Filter the records for "entre" and keep each line that has it.

--- RECORDS SHOWN ---

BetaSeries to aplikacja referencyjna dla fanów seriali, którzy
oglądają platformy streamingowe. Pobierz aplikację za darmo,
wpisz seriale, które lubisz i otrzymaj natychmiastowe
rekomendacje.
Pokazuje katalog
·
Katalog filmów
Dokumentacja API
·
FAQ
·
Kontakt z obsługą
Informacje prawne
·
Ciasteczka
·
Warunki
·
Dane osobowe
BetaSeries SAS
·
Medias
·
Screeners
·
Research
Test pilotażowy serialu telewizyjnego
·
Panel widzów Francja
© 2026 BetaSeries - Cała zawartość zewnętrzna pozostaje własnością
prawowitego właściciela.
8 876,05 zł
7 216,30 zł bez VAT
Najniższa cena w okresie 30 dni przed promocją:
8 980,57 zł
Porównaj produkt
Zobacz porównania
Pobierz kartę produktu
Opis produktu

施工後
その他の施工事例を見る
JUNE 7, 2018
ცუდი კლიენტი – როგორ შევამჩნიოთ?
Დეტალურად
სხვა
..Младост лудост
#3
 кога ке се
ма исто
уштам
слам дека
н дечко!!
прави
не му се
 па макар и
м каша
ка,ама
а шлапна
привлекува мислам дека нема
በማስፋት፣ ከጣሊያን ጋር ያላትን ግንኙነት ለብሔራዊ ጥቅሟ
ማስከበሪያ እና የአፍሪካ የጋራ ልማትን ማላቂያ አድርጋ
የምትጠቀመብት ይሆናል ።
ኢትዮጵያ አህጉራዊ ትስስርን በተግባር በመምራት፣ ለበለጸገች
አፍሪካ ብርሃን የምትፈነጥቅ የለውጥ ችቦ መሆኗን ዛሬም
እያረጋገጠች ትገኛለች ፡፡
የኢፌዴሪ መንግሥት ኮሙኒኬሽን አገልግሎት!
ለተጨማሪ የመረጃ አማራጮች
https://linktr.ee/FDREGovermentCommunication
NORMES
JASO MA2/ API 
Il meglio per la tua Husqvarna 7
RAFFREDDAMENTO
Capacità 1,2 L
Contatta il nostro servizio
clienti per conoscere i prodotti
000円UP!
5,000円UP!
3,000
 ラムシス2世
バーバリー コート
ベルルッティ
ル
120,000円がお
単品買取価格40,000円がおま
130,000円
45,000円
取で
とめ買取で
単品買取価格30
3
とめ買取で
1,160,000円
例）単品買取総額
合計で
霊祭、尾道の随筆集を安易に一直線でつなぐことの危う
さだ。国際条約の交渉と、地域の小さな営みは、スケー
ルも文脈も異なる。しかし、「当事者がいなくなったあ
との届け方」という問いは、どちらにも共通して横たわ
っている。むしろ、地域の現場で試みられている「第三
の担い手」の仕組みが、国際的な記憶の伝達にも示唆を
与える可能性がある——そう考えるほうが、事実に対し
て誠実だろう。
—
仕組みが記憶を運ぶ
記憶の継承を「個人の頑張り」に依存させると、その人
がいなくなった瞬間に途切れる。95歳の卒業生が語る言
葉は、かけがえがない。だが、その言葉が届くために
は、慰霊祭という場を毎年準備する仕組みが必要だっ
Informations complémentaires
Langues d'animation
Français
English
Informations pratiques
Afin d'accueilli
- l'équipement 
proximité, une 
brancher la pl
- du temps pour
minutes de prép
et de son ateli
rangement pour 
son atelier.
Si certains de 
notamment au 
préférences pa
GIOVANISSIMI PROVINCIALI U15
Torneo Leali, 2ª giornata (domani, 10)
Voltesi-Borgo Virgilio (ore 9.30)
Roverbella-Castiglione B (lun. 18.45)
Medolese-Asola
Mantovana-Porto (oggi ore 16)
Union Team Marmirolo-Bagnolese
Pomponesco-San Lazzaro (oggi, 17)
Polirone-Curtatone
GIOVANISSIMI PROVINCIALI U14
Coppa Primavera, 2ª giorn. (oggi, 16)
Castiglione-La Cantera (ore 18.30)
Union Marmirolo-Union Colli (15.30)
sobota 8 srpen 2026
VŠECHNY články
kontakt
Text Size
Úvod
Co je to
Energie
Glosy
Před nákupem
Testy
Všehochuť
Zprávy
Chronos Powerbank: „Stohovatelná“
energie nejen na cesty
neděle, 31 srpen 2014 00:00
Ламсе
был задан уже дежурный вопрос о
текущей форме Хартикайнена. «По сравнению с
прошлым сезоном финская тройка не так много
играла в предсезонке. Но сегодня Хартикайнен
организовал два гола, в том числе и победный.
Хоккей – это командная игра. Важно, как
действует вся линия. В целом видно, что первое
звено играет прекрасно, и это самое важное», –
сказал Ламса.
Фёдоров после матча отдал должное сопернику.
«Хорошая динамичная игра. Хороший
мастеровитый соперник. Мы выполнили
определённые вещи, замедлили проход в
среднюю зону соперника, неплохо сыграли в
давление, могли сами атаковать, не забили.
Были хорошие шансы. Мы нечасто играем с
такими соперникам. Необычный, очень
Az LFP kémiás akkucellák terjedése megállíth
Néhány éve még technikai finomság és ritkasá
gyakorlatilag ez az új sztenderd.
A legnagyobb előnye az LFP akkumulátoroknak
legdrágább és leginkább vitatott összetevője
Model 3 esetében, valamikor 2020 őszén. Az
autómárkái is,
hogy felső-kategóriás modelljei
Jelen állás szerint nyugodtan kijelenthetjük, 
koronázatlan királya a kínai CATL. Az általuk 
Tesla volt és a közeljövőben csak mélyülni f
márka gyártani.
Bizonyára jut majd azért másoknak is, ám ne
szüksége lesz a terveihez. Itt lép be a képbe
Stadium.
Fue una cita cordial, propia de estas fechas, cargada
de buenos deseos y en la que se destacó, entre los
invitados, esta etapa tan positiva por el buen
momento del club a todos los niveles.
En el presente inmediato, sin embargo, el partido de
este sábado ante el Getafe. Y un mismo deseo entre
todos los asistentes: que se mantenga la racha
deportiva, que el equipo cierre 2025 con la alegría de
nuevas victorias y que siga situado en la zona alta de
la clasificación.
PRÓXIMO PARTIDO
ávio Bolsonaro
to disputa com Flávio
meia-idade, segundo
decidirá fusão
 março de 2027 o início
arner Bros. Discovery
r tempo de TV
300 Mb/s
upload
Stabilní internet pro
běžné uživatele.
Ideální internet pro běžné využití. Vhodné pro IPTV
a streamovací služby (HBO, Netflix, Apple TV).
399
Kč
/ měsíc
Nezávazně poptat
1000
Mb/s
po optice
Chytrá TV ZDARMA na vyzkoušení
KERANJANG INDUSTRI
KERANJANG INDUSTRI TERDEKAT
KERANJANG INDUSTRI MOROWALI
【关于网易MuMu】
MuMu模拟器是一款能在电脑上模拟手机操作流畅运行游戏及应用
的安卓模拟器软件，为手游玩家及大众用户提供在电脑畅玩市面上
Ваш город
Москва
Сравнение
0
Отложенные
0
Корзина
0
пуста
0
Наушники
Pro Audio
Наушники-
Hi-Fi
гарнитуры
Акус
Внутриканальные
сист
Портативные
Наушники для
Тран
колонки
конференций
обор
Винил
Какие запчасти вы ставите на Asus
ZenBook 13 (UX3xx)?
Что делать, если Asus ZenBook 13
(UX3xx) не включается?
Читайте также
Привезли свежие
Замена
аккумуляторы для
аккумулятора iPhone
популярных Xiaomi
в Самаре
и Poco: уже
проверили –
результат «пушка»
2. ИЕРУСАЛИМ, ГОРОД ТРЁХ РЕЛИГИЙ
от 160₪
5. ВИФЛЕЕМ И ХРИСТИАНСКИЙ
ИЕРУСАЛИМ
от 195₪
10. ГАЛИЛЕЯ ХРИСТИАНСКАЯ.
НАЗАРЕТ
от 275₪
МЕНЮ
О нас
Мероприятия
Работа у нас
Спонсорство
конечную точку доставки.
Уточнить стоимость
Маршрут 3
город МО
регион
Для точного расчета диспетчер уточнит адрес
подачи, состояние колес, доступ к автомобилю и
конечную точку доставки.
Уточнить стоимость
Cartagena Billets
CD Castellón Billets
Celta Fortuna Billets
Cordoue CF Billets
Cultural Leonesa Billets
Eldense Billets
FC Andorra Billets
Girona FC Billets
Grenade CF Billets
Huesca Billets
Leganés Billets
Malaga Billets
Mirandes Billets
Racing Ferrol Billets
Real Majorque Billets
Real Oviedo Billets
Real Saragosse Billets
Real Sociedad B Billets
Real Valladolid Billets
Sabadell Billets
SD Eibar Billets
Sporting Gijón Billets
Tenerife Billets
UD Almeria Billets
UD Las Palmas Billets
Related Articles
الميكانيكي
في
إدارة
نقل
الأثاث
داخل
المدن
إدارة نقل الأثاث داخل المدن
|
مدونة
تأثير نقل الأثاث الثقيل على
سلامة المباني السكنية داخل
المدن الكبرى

---

=== WRITTEN SOLUTION ===
de buenos deseos y en la que se destacó, entre los
este sábado ante el Getafe. Y un mismo deseo entre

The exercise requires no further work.